Первый раз в своей короткой жизни мне захотелось явиться в школу вовремя.

А здесь как назло мать задерживается, уже построение линейки, а её всё нет и нет!

Я стал раздражённо ходить по аллее, выглядывая её. Смотрю, она бежит напрямик между деревьев. Среди деревьев развевается её платье, а шёлковая шаль вот-вот зацепится за ветку какого-нибудь дерева. Она хватает меня за руку, и мы вбегаем в школьный двор.

Я безумно первый раз в жизни обрадовался, что не опоздал в школу. Пристроившись во втором ряду на последнем месте, так и простоял, как сиротинушка, всю линейку никем не замеченный, без лишних слов и взглядов. Когда все разбрелись по классам, я оказался по привычке на последней парте. И здесь классный руководитель, она же преподаватель литературы и русского языка объявила:

– У нас новенький, давайте знакомиться!

Все развернулись в мою сторону и стали снисходительно меня рассматривать, как бы оценивая – что за гусь лапчатый!

Русачка назвала моё имя и фамилию, при этом подчеркнув мои успехи за предыдущие годы учёбы, обескуражив меня окончательно тем, что всё знает обо мне со слов бывшего моего классного руководителя. В заключение своей речи, не давая мне опомнится, вдруг заявила:

– Теперь у нас в классе горючая смесь такая, что никто нам не позавидует.

Она не только взглядом, но и руками указала на верзилу, сидящего на первой парте в третьем ряду, а потом на меня. Она стала требовать, чтобы Олег Петров убрал с прохода ноги, так как они мешают ей приблизиться ко мне и поговорить более рассудительно о моих знаниях в области литературы.

Олег встал из-за парты и, стоя как клоун скорчил рожу, пропуская возле себя литераторшу.

Приблизившись ко мне, уже в более любезном тоне спросила, что я читал на летних каникулах по школьной программе?

Не зацикливаясь на школьной программе, я стал перечислять произведения Толстого, Куприна, Бунина, Ахматовой, Горького, Достоевского, Твардовского, последним упомянул стихи Есенина.

– Молодой человек, начнём со стихов Есенина, что вы нам прочтёте?

«Письмо матери» – вымолвил я, вдыхая нежный аромат духов:

Ты жива ещё, моя старушка?
Жив и я. Привет тебе, привет!
Пусть струится над твоей избушкой
Тот вечерний несказанный свет.

Только переведя дыхание, я с радостью готов был продолжить дальше читать, как услышал голос Веры Глебовны, такой нежный до слёз, читающий следующий катрен.
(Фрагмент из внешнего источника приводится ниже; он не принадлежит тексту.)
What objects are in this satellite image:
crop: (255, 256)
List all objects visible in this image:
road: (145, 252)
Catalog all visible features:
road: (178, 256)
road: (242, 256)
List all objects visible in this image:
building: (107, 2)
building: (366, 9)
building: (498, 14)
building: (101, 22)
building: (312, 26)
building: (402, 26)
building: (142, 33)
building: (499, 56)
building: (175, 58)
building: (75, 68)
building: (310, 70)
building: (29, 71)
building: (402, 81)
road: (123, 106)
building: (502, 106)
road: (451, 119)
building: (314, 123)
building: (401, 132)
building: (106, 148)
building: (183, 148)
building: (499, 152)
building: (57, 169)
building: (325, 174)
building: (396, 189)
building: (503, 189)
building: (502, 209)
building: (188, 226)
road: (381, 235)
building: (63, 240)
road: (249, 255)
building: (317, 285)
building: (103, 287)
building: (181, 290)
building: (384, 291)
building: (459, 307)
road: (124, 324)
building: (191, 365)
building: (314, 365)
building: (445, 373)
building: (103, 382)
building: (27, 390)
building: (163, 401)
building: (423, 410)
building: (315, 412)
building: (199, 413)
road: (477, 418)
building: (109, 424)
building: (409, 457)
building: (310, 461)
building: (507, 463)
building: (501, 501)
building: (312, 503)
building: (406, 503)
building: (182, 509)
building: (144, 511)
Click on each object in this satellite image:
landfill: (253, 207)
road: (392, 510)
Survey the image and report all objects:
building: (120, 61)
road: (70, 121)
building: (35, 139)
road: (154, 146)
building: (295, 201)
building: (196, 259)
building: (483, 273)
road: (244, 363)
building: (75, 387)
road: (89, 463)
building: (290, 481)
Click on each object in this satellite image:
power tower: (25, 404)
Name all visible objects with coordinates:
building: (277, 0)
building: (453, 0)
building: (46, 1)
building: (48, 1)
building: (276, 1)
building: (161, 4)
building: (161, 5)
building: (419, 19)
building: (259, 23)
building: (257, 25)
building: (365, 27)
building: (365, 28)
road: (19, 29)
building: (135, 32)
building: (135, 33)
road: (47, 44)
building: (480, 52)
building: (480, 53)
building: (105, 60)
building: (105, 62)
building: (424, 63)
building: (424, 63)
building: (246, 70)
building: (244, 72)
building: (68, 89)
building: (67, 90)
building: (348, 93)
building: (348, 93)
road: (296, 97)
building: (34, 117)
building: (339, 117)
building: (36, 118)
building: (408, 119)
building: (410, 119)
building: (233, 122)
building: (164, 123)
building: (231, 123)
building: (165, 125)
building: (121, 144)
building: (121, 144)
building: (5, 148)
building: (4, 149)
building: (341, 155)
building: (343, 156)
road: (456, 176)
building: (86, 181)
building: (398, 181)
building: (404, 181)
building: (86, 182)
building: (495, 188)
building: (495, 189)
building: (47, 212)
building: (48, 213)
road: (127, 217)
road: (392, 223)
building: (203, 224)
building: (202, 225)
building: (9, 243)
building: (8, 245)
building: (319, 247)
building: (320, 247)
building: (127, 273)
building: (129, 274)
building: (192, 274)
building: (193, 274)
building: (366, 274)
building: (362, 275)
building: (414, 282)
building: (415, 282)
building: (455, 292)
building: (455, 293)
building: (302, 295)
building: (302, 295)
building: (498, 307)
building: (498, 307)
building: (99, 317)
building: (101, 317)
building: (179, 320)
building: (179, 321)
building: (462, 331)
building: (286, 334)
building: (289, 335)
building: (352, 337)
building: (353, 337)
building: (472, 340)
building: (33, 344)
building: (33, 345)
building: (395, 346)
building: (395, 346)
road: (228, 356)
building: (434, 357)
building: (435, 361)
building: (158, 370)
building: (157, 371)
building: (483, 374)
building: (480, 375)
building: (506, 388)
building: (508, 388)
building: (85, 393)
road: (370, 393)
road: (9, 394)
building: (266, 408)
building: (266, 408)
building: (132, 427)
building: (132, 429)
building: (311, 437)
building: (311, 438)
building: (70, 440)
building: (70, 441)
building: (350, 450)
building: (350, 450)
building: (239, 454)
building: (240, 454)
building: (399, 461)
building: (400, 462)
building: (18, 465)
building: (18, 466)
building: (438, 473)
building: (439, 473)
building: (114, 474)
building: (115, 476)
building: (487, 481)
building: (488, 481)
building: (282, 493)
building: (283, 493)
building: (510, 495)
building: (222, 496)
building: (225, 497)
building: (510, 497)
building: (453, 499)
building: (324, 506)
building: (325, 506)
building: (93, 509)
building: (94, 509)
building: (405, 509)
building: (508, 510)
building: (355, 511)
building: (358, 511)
Подстраиваясь под её тональность, я продолжил третий катрен. Так по очереди, с какой-то непонятной для меня нежностью мы и закончили вместе последний катрен:

Так забудь же про свою тревогу,
Не грусти так зябко обо мне.
Не ходи так часто на дорогу
В старомодном ветхом шушуне.

Когда мы закончили читать стих, в классе воцарилась тишина, Вера Глебовна быстро вышла из класса.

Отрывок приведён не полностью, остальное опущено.